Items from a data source

>>>

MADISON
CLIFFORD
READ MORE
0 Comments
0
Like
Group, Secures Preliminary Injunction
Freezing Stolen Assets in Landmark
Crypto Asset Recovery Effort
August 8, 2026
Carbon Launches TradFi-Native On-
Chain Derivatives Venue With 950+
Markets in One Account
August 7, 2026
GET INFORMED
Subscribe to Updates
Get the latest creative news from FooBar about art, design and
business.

<<<

Problem to work on:
Each line above should appear again, reproduced exactly.

Final answer:
MADISON
CLIFFORD
READ MORE
0 Comments
0
Like
Group, Secures Preliminary Injunction
Freezing Stolen Assets in Landmark
Crypto Asset Recovery Effort
August 8, 2026
Carbon Launches TradFi-Native On-
Chain Derivatives Venue With 950+
Markets in One Account
August 7, 2026
GET INFORMED
Subscribe to Updates
Get the latest creative news from FooBar about art, design and
business.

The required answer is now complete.